Sıvı Tüketimine Dikkat
Gebe kadınların sıvı gereksinmesi hücre dışındaki sıvı hacminin artması, bebeğin gereksinmesi, amniyotik sıvı oluşumu gibi nedenlerle artmaktadır. Bu nedenle günlük yeterli sıvı alımının sağlanması gerekir. Sıvı kaynağı olarak; su, süt, ayran, taze sıkılmış meyve suları tercih edilmelidir. Gebe kadınların 3 – 4 su bardağı ek sıvı alınması önerilir. Ayrıca gebelerde günlük kafein alımı 200 miligramı aşmamalıdır bu da yaklaşık 2 fincan sütlü kahve veya 5 bardak çaya eşdeğerdir. Kafein alımının fazla olması düşük doğum ağırlığına, büyümenin olumsuz etkilenmesine neden olur. Ek olarak gebelerde tatlandırıcıların güvenilirliği konusunda kanıt bulunmadığından gebe kadınların tatlandırıcı içeren içecekleri sık tercih etmemeleri mantıklı olacaktır. Hamilelikte gaz şikâyeti için rezene, rahat bir uyku için papatya, soğuk algınlığına karşı limonlu ıhlamur gibi bitki çayları günde 2 fincan kadar tercih edilebilir. Ancak gebelik süresince zayıflama çayları veya ödem attırıcı çaylar kesinlikle tüketilmemelidir.

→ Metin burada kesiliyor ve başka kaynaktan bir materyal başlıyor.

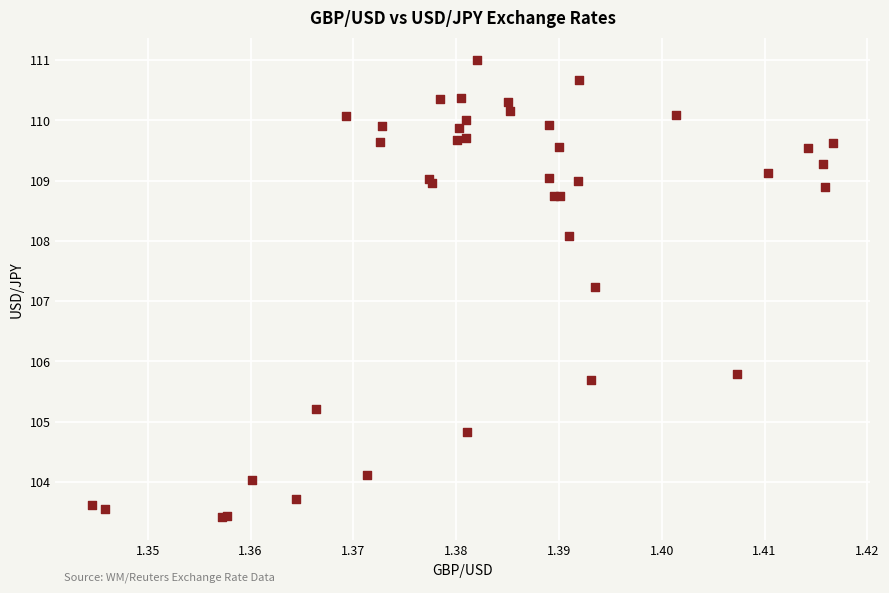

What Y value in the scatter plot is closest to 107?

107.2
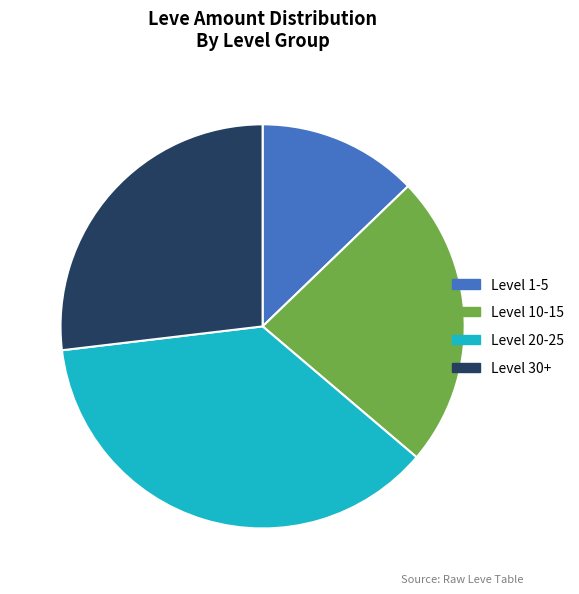

Does any single category account for the majority?

No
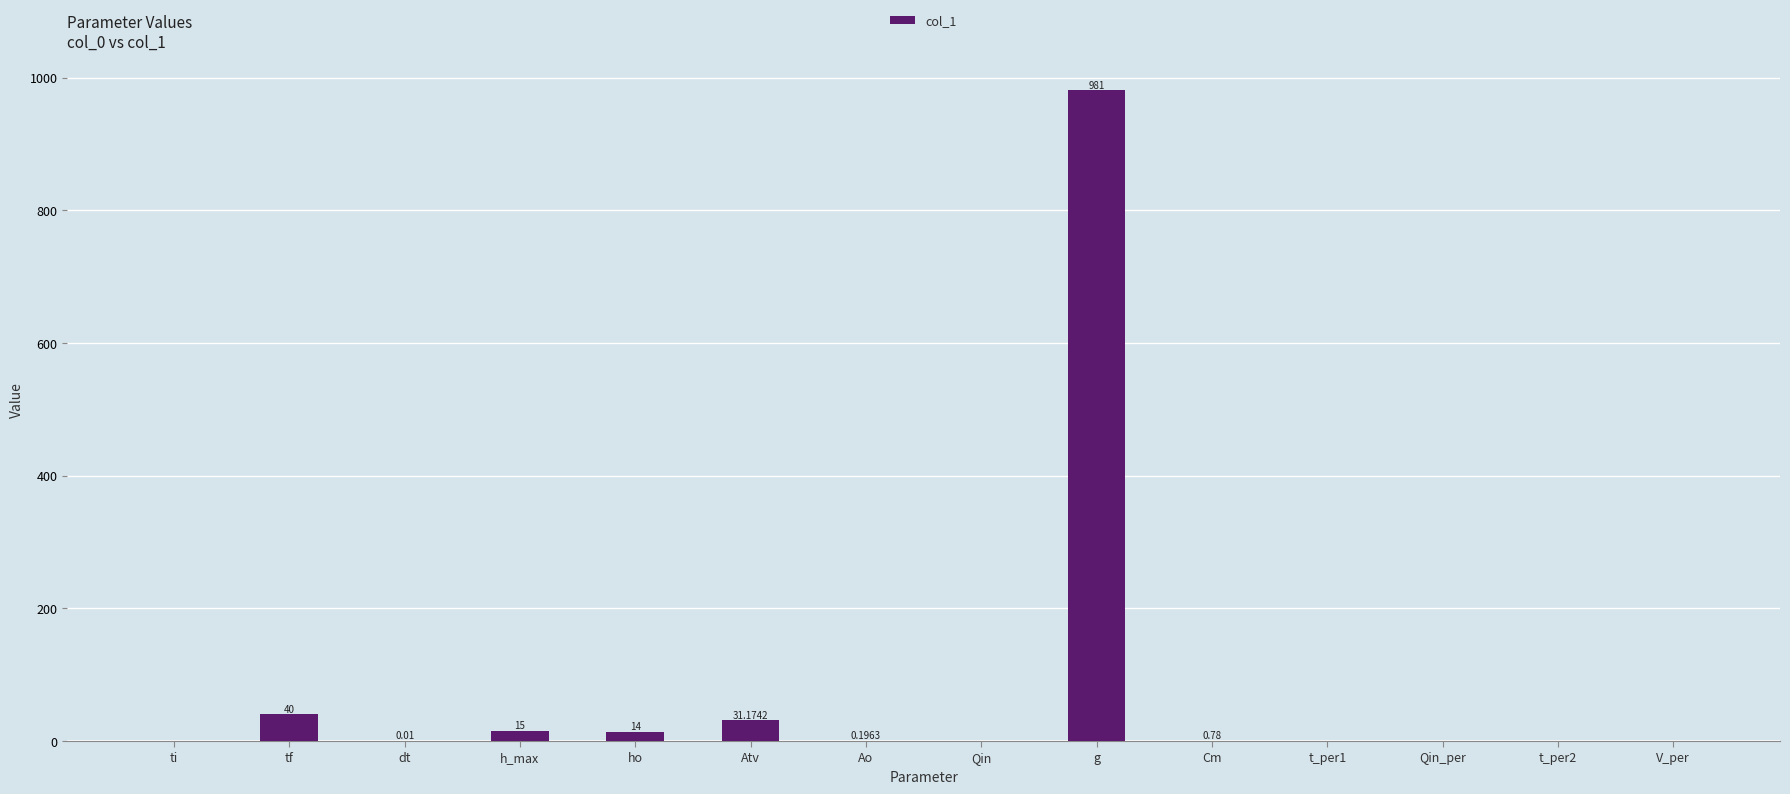

Which category has the highest value across all series?

g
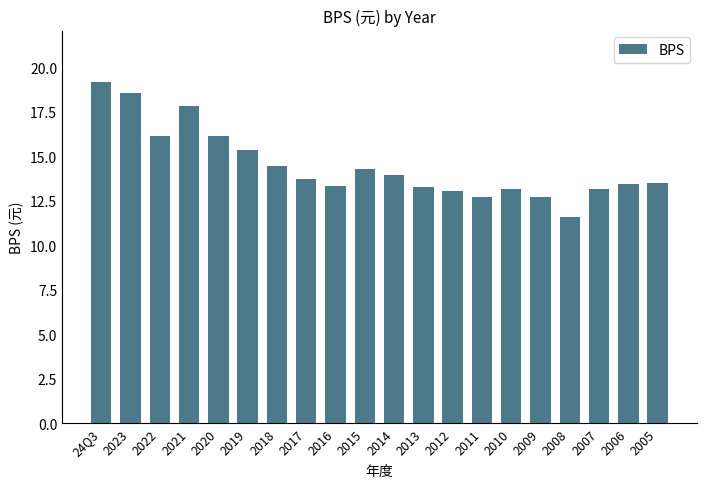

What is the value of the 18th bar from the left?

13.2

Besin Güvenliği Konusu Hamileler İçin Daha Hassas
Gebelik döneminde bağışıklık sistemi baskılandığından gebeler besin kaynaklı hastalıklara karşı daha duyarlı hale gelirler. Bu nedenle bu dönemde besinleri taze, temiz ve hijyenik olarak tüketmeye özen gösterilmelidir. Besinleri hazırlamadan ve tüketmeden once eller yıkanmalı, meyve-sebzeler kontaminasyon riskini önlemek için, tüketmeden önce bol su ile iyice yıkanmalıdır. Dışarıda salata tükilecekse; güvenilir, temiz yerden tüketmeye özen gösterilmelidir. Sakatat ve midye, salam, sosis gibi şarküteri ürünlerinin tüketiminden kaçınılmalıdır. Ayrıca çiğ veya az pişmiş et ürünlerinde ve dondurup çözdürülen besinlerde Listeria üreme riski nedeniyle hamilelerin etleri iyi pişirmeleri, temiz ve güvenilir besinleri tüketimi sağlanmalıdır.
Sigara ve Alkol Kesinlikle Yasak
Bu dönemde sigara ve alkol kullanılmamalı, hatta sigara kullanılan ortamda bulunmaktan kaçınılmalıdır. Sigara bebek üzerinde toksik etki oluşturarak ölü ve erken doğum, düşük doğum ağırlığı, büyüme-gelişme geriliği gibi ciddi sorunlara neden olabilir. Alkol kullanımı ise çocukta nörolojik ve davranışsal bozukluklarla karakterize olan ‘fetal alkol sendromu’na yol açabilir.